Après cette commune, l’association compte travailler sur d’autres communes. Elle finance l’achat des lampes par les fruits de la collecte de dons qu’elle a organisée tant localement qu’à l’étranger. L’idée n’est pas toutefois de donner gratuitement les lampes. Car au bout de 5 ans, durée de vie de ces matériels, les ménages sont incités à renouveler leur lampe. Ils paient donc 1 000 Ar par mois sur 15 à 20 mois. La lampe solaire permet de faire des économies car les dépenses en bougies ou en pétrole pour la lampe à pétrole sont de 3 000 Ar par mois (ou 36 000 Ar par an). C’est plus que le prix d’une lampe solaire dont la longévité est de 5 ans.  Cette association n’est pas la seule à s’investir dans la vulgarisation de la lampe solaire. Dans l’Atsimo Atsinanana et le Vatovavy Fitovinany, l’institution de microfinance Tiavo travaille aussi avec une entreprise de distribution de lampes solaires à la suite de la demande de ses clients. Elle loue donc des lampes et des kits pour charger les batteries de téléphone et pour écouter aussi la radio. Des initiatives privées vont dans le même sens et opèrent dans le Moyen-ouest et dans une partie du Menabe.

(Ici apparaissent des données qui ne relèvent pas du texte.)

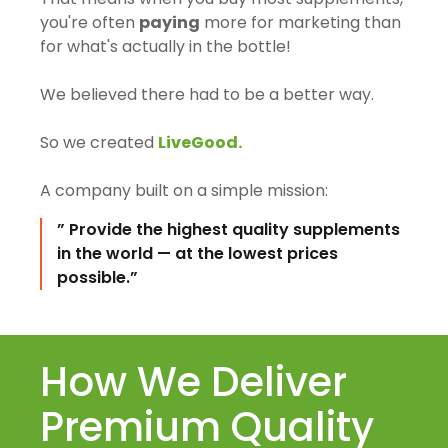
you're often
paying
more for marketing than
for what's actually in the bottle!
We believed there had to be a better way.
So we created
LiveGood.
A company built on a simple mission:
” Provide the highest quality supplements
in the world — at the lowest prices
possible.”
How We Deliver
Premium Quality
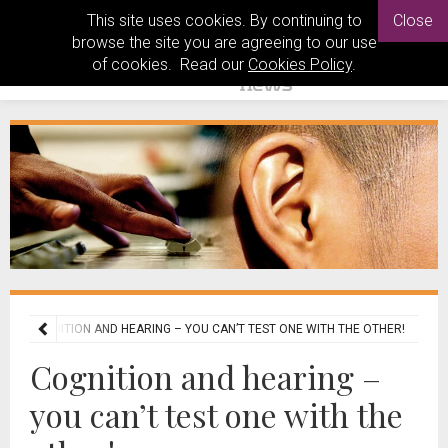
This site uses cookies. By continuing to
Close
browse the site you are agreeing to our use
of cookies. Read our
Cookies Policy
.
S
COGNITION AND HEARING – YOU CAN’T TEST ONE WITH THE OTHER!
Cognition and hearing –
you can’t test one with the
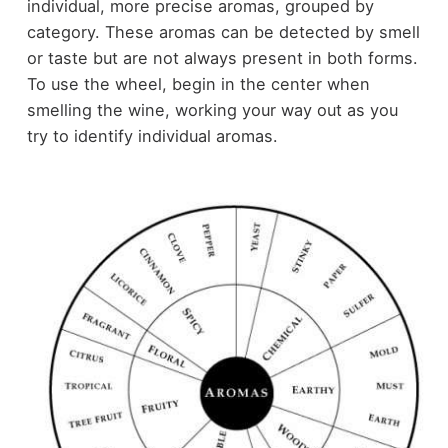
individual, more precise aromas, grouped by
category. These aromas can be detected by smell
or taste but are not always present in both forms.
To use the wheel, begin in the center when
smelling the wine, working your way out as you
try to identify individual aromas.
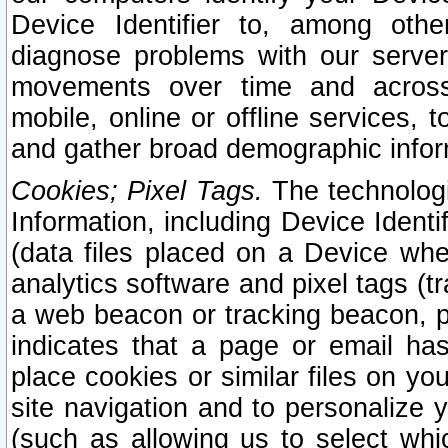
Device Identifier to, among othe
diagnose problems with our server
movements over time and across 
mobile, online or offline services, 
and gather broad demographic infor
Cookies; Pixel Tags.
The technologi
Information, including Device Identif
(data files placed on a Device when
analytics software and pixel tags (
a web beacon or tracking beacon, p
indicates that a page or email h
place cookies or similar files on you
site navigation and to personalize y
(such as allowing us to select whic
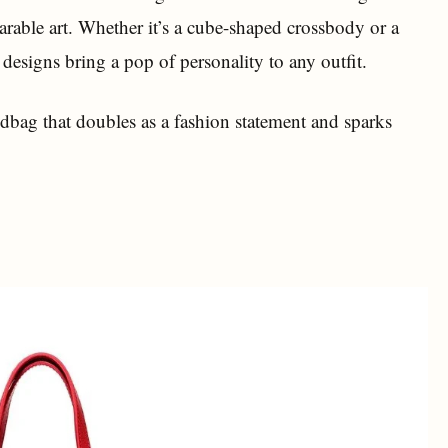
arable art. Whether it’s a cube-shaped crossbody or a
 designs bring a pop of personality to any outfit.
dbag that doubles as a fashion statement and sparks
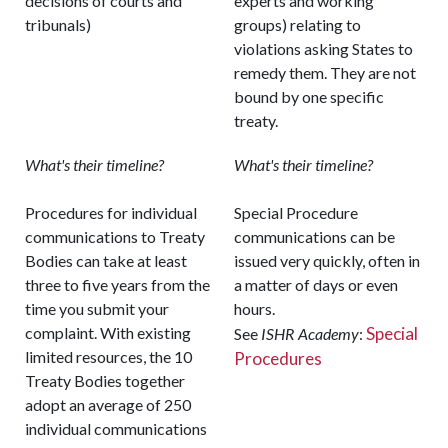
decisions of courts and
experts and working
tribunals)
groups) relating to
violations asking States to
remedy them. They are not
bound by one specific
treaty.
What's their timeline?
What's their timeline?
Procedures for individual
Special Procedure
communications to Treaty
communications can be
Bodies can take at least
issued very quickly, often in
three to five years from the
a matter of days or even
time you submit your
hours.
complaint. With existing
Special
See
ISHR Academy
:
limited resources, the 10
Procedures
Treaty Bodies together
adopt an average of 250
individual communications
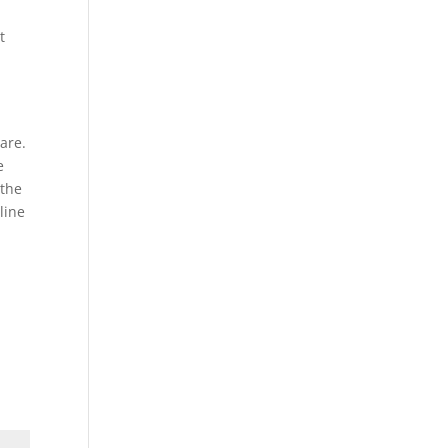
t
are.
e
 the
line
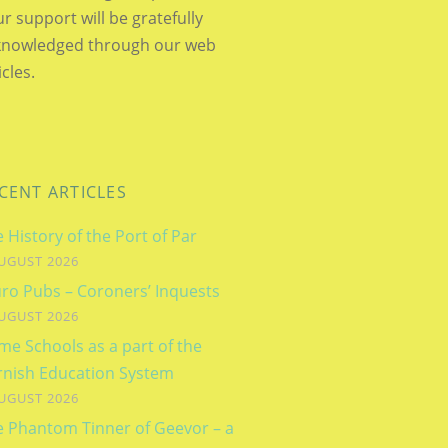
r support will be gratefully
knowledged through our web
icles.
CENT ARTICLES
 History of the Port of Par
UGUST 2026
ro Pubs – Coroners’ Inquests
UGUST 2026
e Schools as a part of the
rnish Education System
UGUST 2026
e Phantom Tinner of Geevor – a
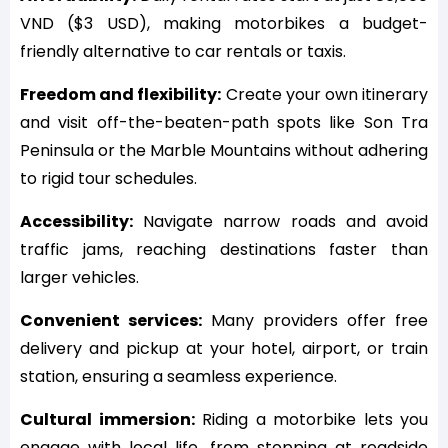
VND ($3 USD), making motorbikes a budget-
friendly alternative to car rentals or taxis.
Freedom and flexibility:
Create your own itinerary
and visit off-the-beaten-path spots like Son Tra
Peninsula or the Marble Mountains without adhering
to rigid tour schedules.
Accessibility:
Navigate narrow roads and avoid
traffic jams, reaching destinations faster than
larger vehicles.
Convenient services:
Many providers offer free
delivery and pickup at your hotel, airport, or train
station, ensuring a seamless experience.
Cultural immersion:
Riding a motorbike lets you
engage with local life, from stopping at roadside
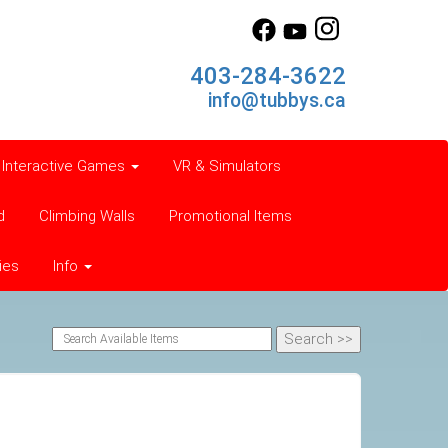
403-284-3622
info@tubbys.ca
Interactive Games
VR & Simulators
d
Climbing Walls
Promotional Items
ies
Info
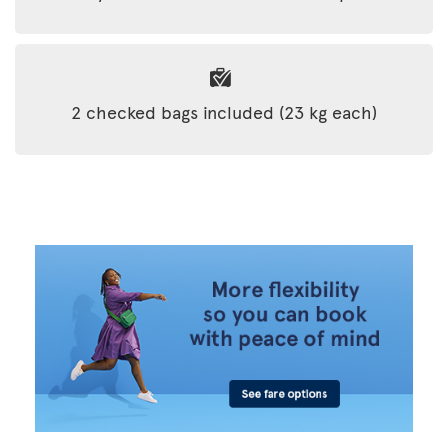
2 checked bags included (23 kg each)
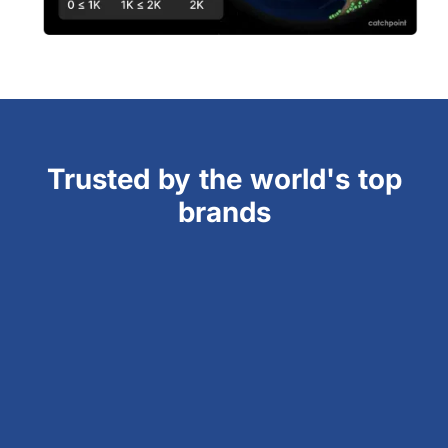
Trusted by the world's top
brands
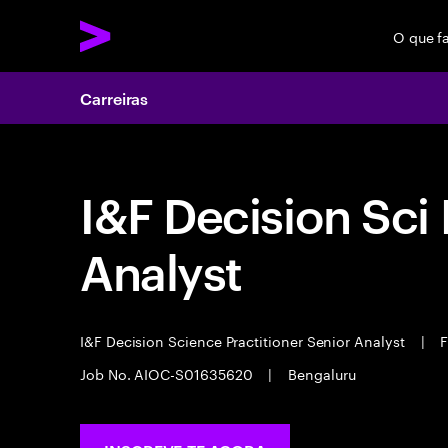
O que f
Carreiras
I&F Decision Sci 
Analyst
I&F Decision Science Practitioner Senior Analyst
|
F
Job No. AIOC-S01635620
|
Bengaluru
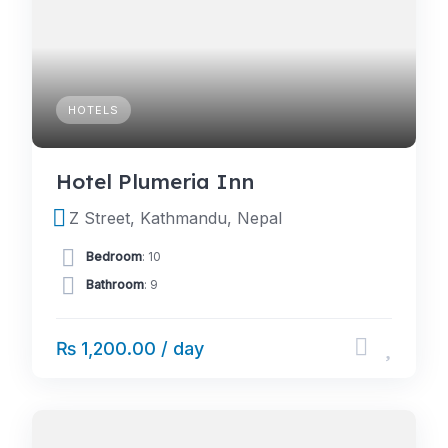
HOTELS
Hotel Plumeria Inn
Z Street, Kathmandu, Nepal
Bedroom
: 10
Bathroom
: 9
₨ 1,200.00 / day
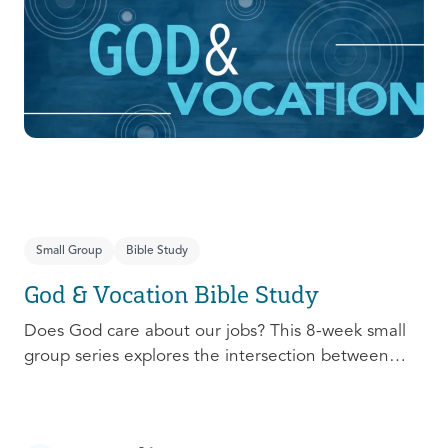
prepare, connect, follow up, and debrief to make
the most out of this pivotal ministry season!
Small Group
Bible Study
God & Vocation Bible Study
Does God care about our jobs? This 8-week small
group series explores the intersection between
God and our future careers.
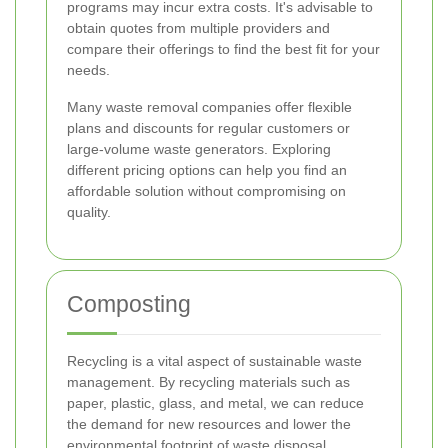
programs may incur extra costs. It's advisable to
obtain quotes from multiple providers and
compare their offerings to find the best fit for your
needs.
Many waste removal companies offer flexible
plans and discounts for regular customers or
large-volume waste generators. Exploring
different pricing options can help you find an
affordable solution without compromising on
quality.
Composting
Recycling is a vital aspect of sustainable waste
management. By recycling materials such as
paper, plastic, glass, and metal, we can reduce
the demand for new resources and lower the
environmental footprint of waste disposal.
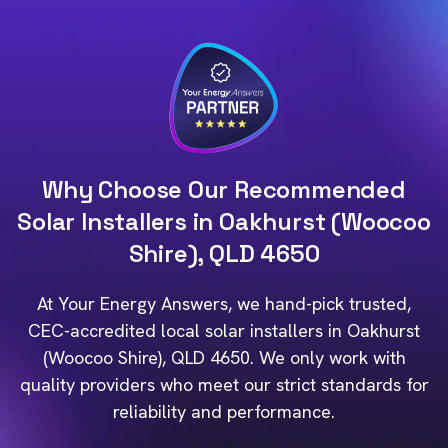
Why Choose Our Recommended
Solar Installers in Oakhurst (Woocoo
Shire), QLD 4650
At Your Energy Answers, we hand-pick trusted,
CEC-accredited local solar installers in Oakhurst
(Woocoo Shire), QLD 4650. We only work with
quality providers who meet our strict standards for
reliability and performance.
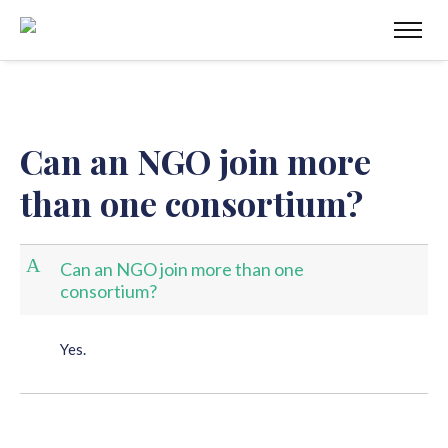
Can an NGO join more
than one consortium?
A
Can an NGO join more than one
consortium?
Yes.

Certes, il ne s’agit pas d’une électrification au sens propre du terme. Mais les lampes tout comme les kits servent les ruraux mais aussi les citadins. Ils peuvent d’ailleurs procurer des revenus complémentaires quand on a les moyens d’en acheter plusieurs pour les louer. Il y a quelques années, le convertisseur était en vogue pour parer aux délestages ou pour la pré-électrification. Celle-ci permet d’avoir de l’éclairage, d’écouter la radio, de regarder la télévision, de charger le téléphone… Mais la lampe solaire entre actuellement en force et est en passe de dépasser le convertisseur. Elle est facile d’utilisation et le prix est relativement abordable si l’on considère sa longévité.